O Livre garante que vai pautar-se pela sustentabilidade de uma Segurança Social “pública inclusiva”. Como? Através do reforço e da diversificação do financiamento do sistema de Segurança Social, com o combate à evasão contributiva (não refere como), a “consideração da real remuneração (e não apenas do salário base) no cálculo da contribuição”; o aumento da percentagem atribuída à Segurança Social das coimas por violação de direitos e garantias laborais; e a canalização da receita de impostos sobre consumo, capital e transações financeiras. Esse objetivo de diversificar as fontes de receita, propõe o Livre, pode ainda ser feito taxando o lucro das empresas; reforçando a proteção social em caso de doença, incapacidade ou velhice para advogados e solicitadores, integrando o sistema contributivo específico destas profissões no regime geral e “mais garantístico” da Segurança Social.

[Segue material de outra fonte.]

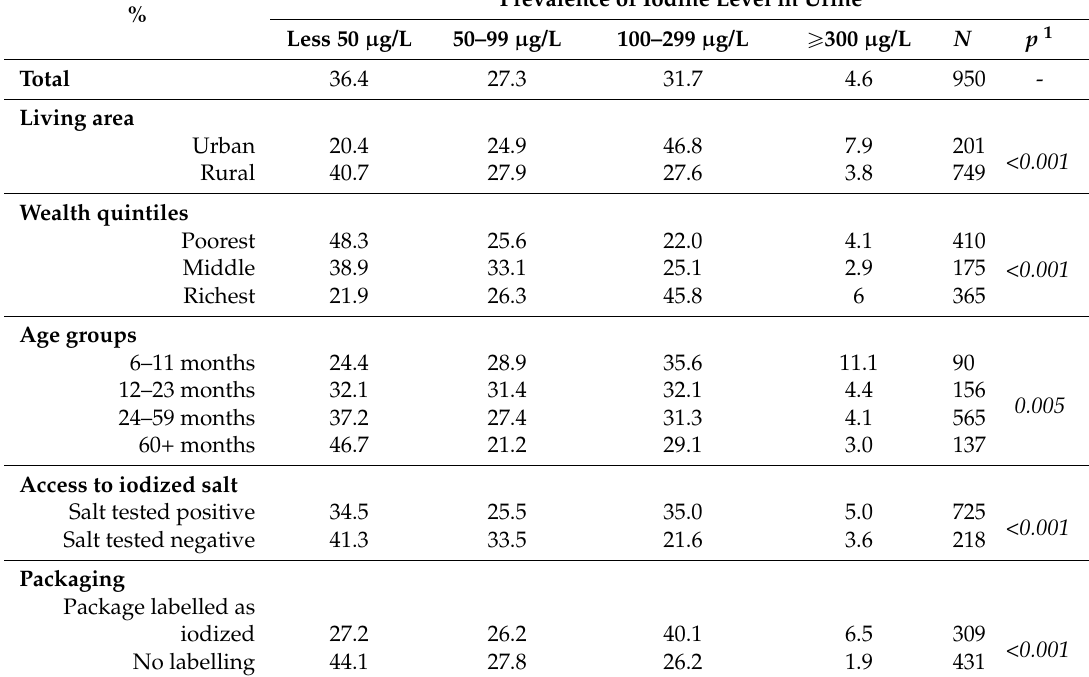
Table 4. Bivariate relationships between the prevalence of iodine level in urine and living area, wealth quintile, access to iodized salt, age groups, and access to equity card among children under 5 years of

Para “aumentar o tempo disponível para todos”, inscreve, entre medidas laborais, o não aumento da idade mínima de reforma, “com planeamento para a sua redução (diminuindo o tempo de resposta ao pedido de reforma); e permitindo a redução do horário de trabalho em função da idade do trabalhador sem perda de rendimento em vez da reforma total”.

O partido liderado por Rui Tavares é também a favor do “restabelecimento do acesso ao Rendimento Social de Inserção e do aumento do seu valor”. Quer reforçar os apoios sociais, através do aumento do Indexante de Apoios Sociais (IAS) “com aumentos anuais sucessivos e graduais, que permitam garantir estabilidade na atribuição de diversos apoios sociais”.

Em cima da mesa está o “reforço do quadro assistencialista previsto para as faltas laborais para prestar assistência urgente e necessária aos pais, em caso de doença ou acidentes, em termos análogos ao existente na prestação social atribuída aos filhos”.

E apoiar a parentalidade, através do aumento progressivo da licença parental para 16 meses, com maiores incentivos para que seja repartida entre ambos os pais, com períodos mais longos de tempo conjunto (numa primeira fase passar já para 120 dias) e com um período mínimo obrigatório de gozo de licença por cada um dos pais, assim como criar um regime de proteção para grávidas ou pais em processo de adoção com contrato a termo certo; e a redução do horário de trabalho para trabalhadores com filhos pequenos até três anos , independentemente de serem amamentados ou não e com incentivo para ser repartido entre os dois.